It was this practice of frivolous denials that ended up costing Jacksonville, Florida woman Alisa Wilson her life. For months, Wilson, her family, and the surrounding community had been pleading with her HMO to approve coverage for a liver transplant. Although Wilson was enrolled in the state’s Medicaid program, she was not guaranteed care because she was “forced to join a private plan as part of a Gov. Jeb Bush-era experimental overhaul of the program,” meaning she had to deal with a private, for-profit insurance company to get her care, not a government agency accountable to the public.
Bush’s overhaul made “Florida the first state to allow private companies, not the state, to decide the scope and extent of services to the elderly, the disabled and the poor, half of them children,” the New York Times reported in 2005, as the move was being considered. “[N]o one is proposing changes as far-reaching and fundamental as” Bush, the Times noted.
After “scores of e-mails and…the help of a Florida state legislator,” the HMO, Sunshine State Health, finally gave in and approved coverage for Wilson two weeks ago. Yet her health was too severe for surgery by then. On Friday evening, Wilson passed away:
Alisa Wilson, 37, died Friday at 8:50 p.m. after a lengthy battle with an undisclosed liver disease, said her father, Eric Wilson. “Her liver was gone,” Wilson said. “There was no more left. She needed that transplant two weeks ago.”
About a week and a half ago, attorneys working on Wilson’s behalf said the insurance obstacles had been worked out. By then, however, her health was too shaky to risk going under the knife. “If they did it months ago, my daughter would be alive now,” her father said.
Representatives for Sunshine State and the Florida Agency for Health Care Administration, which manages Florida’s Medicaid program, said they couldn’t speak to the specifics of the case, citing privacy laws.
Unfortunately, it has become increasingly common for states to outsource their Medicaid programs to be administered by private health insurance companies that have little accountability to the public compared to public programs like Medicare. A 2010 Kaiser Family Foundation report found that “All states except Alaska and Wyoming have some portion of their Medicaid population enrolled in managed care” — where Medicaid pays out to private organizations like Managed Care Organizations that contract with HMO’s — and “managed care is the dominant care delivery system in most state Medicaid programs.

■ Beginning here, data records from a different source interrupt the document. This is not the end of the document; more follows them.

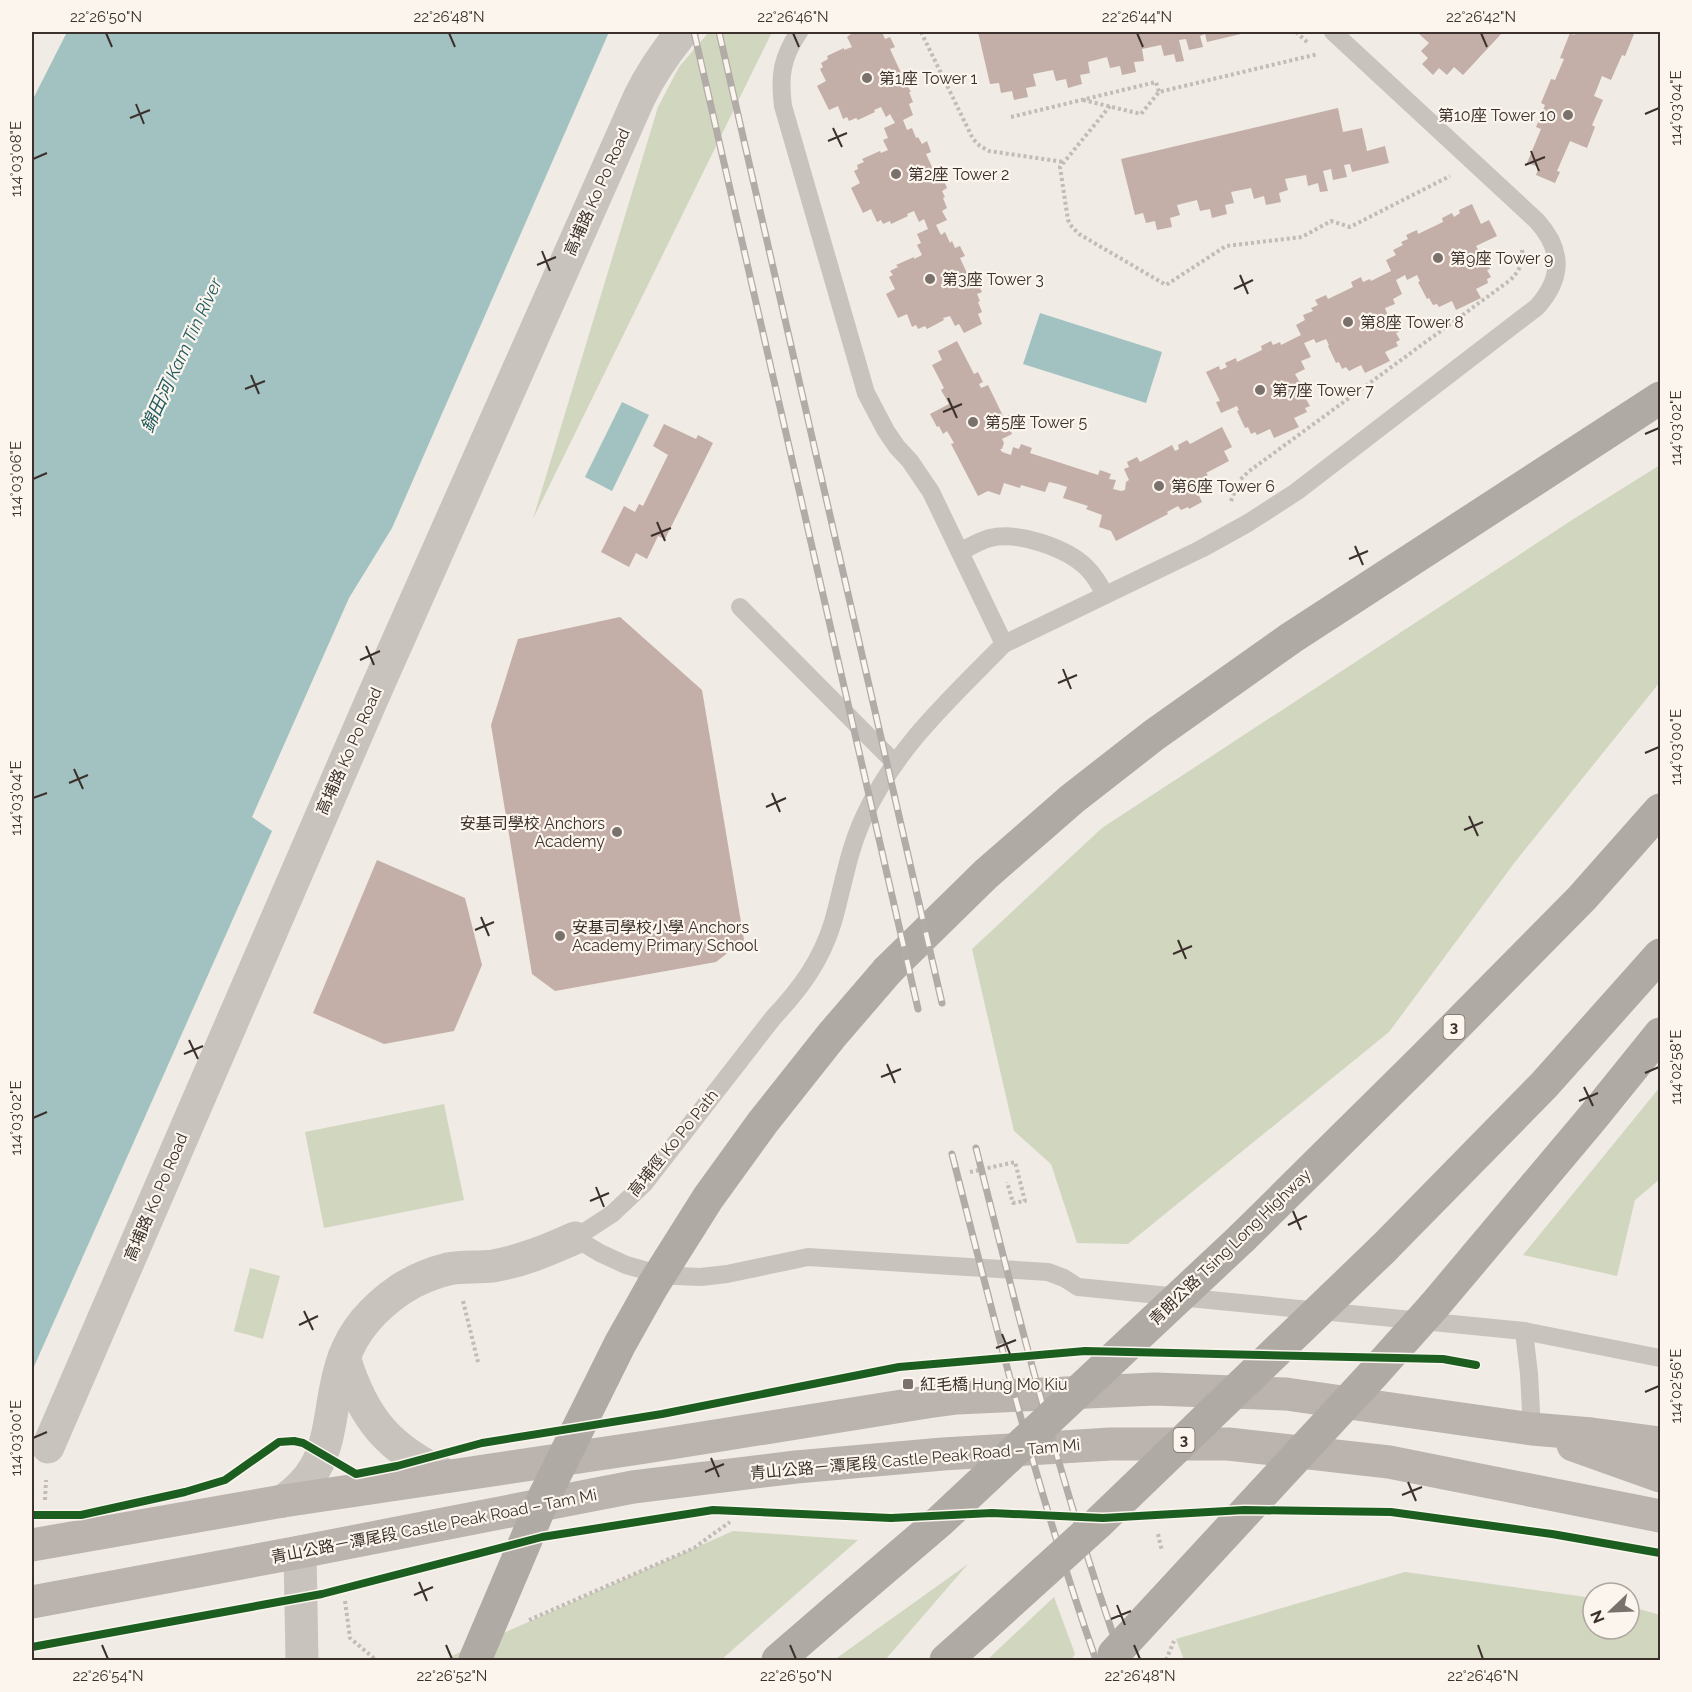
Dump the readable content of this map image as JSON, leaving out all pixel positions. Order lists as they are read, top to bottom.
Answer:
{
  "streets": {
    "highway": ["3", "青朗公路 Tsing Long Highway"],
    "main road": ["青山公路－潭尾段 Castle Peak Road – Tam Mi"],
    "street": ["高埔路 Ko Po Road", "高埔徑 Ko Po Path"]
  },
  "water": ["錦田河 Kam Tin River"],
  "places": {
    "other": [
      "第1座 Tower 1",
      "第10座 Tower 10",
      "第2座 Tower 2",
      "第9座 Tower 9",
      "第3座 Tower 3",
      "第8座 Tower 8",
      "第7座 Tower 7",
      "第5座 Tower 5",
      "第6座 Tower 6",
      "安基司學校 Anchors Academy",
      "安基司學校小學 Anchors Academy Primary School"
    ],
    "transit": ["紅毛橋 Hung Mo Kiu"]
  },
  "north": "bottom left",
  "coordinates": [
    "22°26'50\"N",
    "22°26'48\"N",
    "22°26'46\"N",
    "22°26'44\"N",
    "22°26'42\"N",
    "114°03'04\"E",
    "114°03'08\"E",
    "114°03'02\"E",
    "114°03'06\"E",
    "114°03'00\"E",
    "114°02'58\"E",
    "114°02'56\"E",
    "22°26'54\"N",
    "22°26'52\"N"
  ]
}
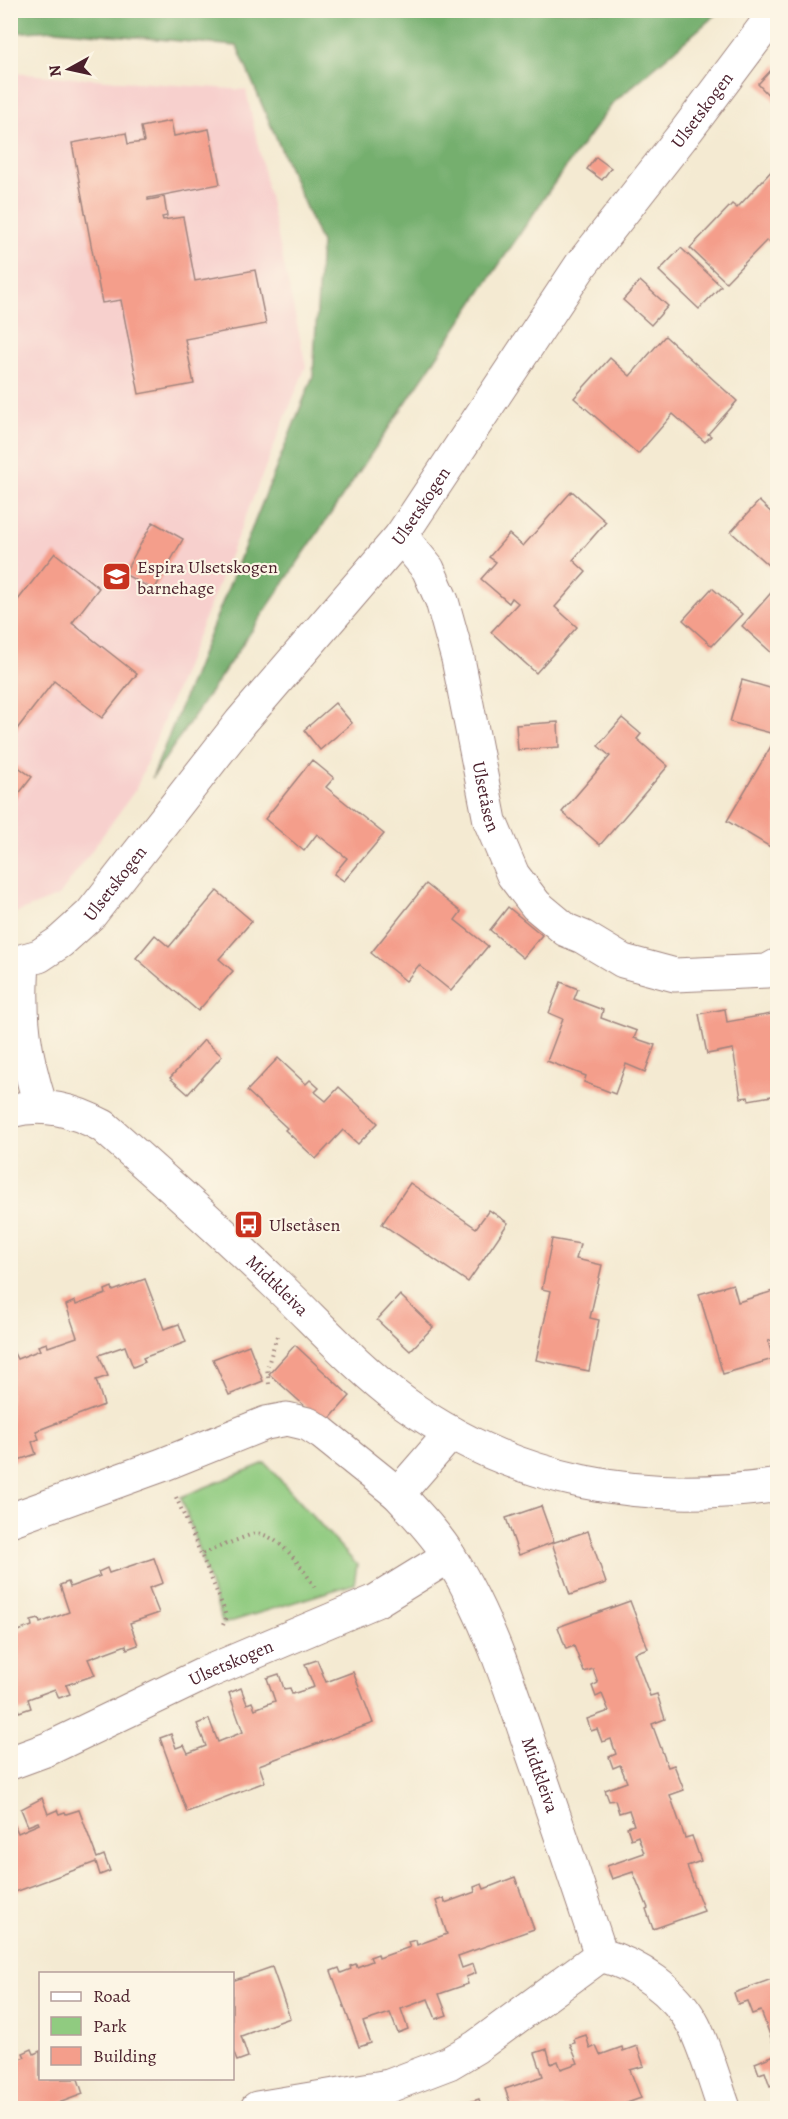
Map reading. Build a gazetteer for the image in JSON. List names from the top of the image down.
{
  "streets": {
    "street": ["Ulsetskogen", "Ulsetåsen", "Midtkleiva"]
  },
  "crossings": [
    ["Ulsetskogen", "Ulsetåsen"],
    ["Ulsetskogen", "Midtkleiva"]
  ],
  "places": {
    "school or university": ["Espira Ulsetskogen barnehage"],
    "bus stop": ["Ulsetåsen"]
  },
  "legend": ["Road", "Park", "Building"],
  "north": "left"
}
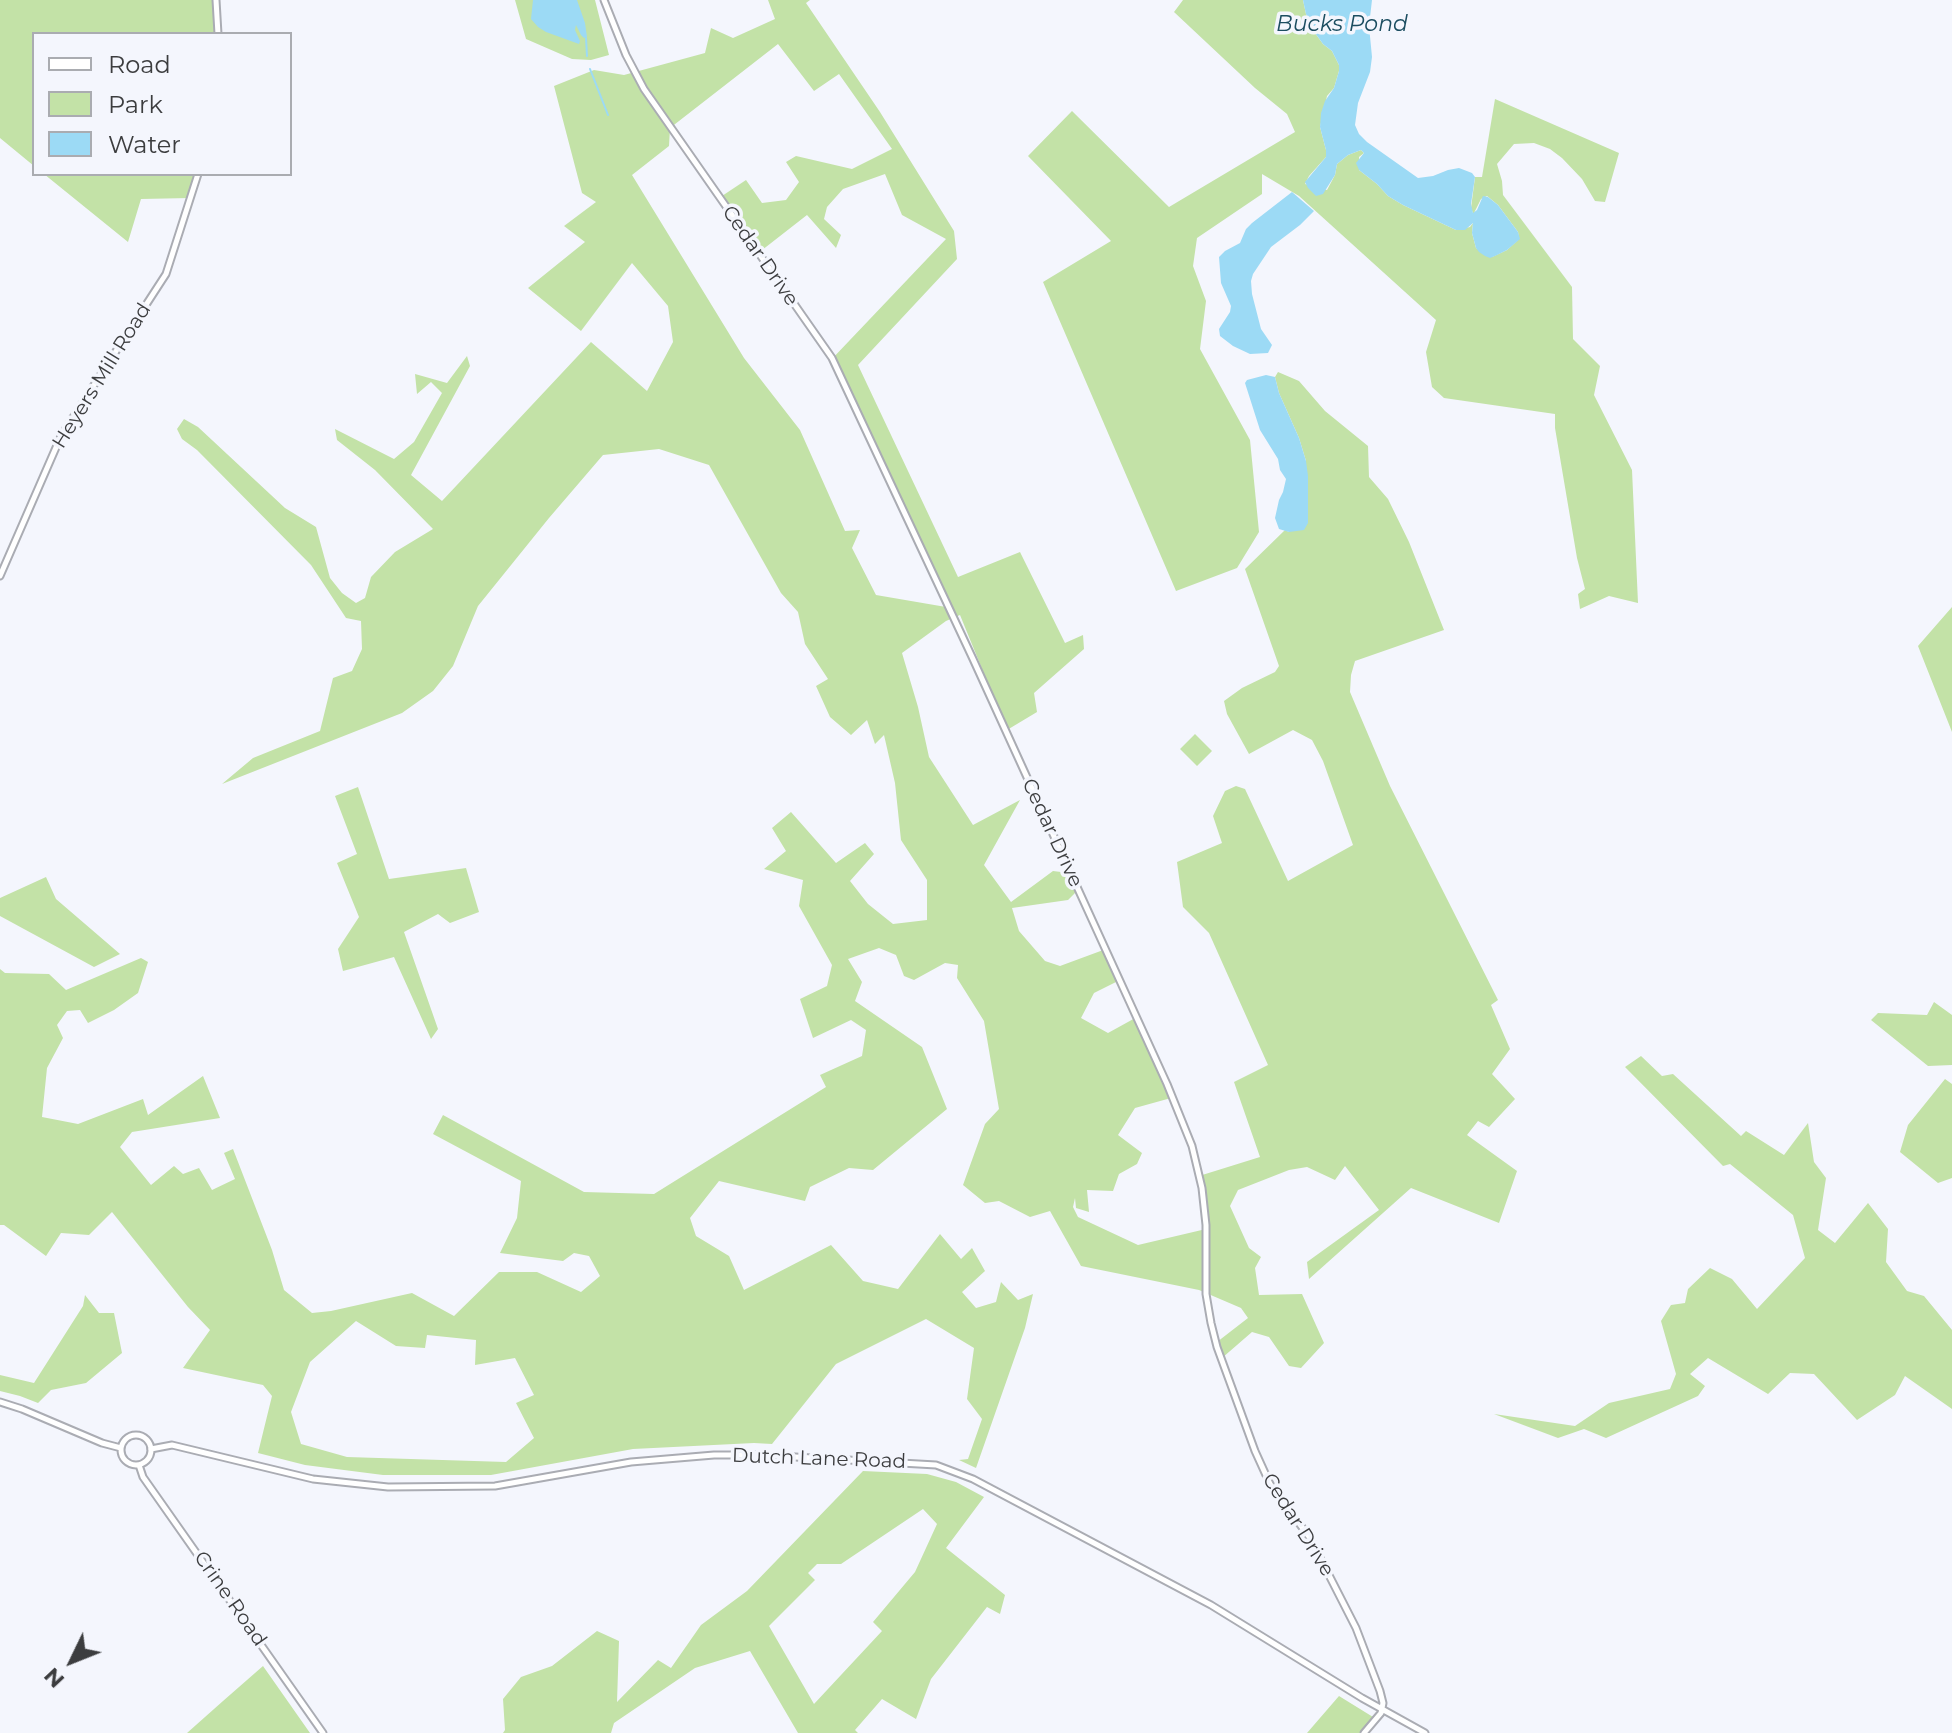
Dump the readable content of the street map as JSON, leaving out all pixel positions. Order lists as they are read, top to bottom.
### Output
{
  "streets": {
    "street": [
      "Cedar Drive",
      "Heyers Mill Road",
      "Dutch Lane Road",
      "Crine Road"
    ]
  },
  "crossings": [
    ["Cedar Drive", "Dutch Lane Road"],
    ["Dutch Lane Road", "Crine Road"]
  ],
  "water": ["Bucks Pond"],
  "legend": ["Road", "Park", "Water"],
  "north": "bottom left"
}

Forty-six states and DC have more than half their enrollees in managed care; in 20 of these states, over 80% of the Medicaid population is enrolled in some form of managed care.”
While the recently passed health care law is doing much to curb some of the worst abuses of the health insurance industry, one of the best ways to help people avoid these practices of the private health insurers is to offer them an alternative like a Medicare-style public health insurance option. As a part of her deficit reduction plan, Rep. Jan Schawkowsky (D-IL) proposed a robust public health insurance plan that would be offered to Americans. Not only would it operate cheaper and not committ the same abuses as the private insurance industry, it could cut the deficit by as much as $10 billion during its first year of implementation alone.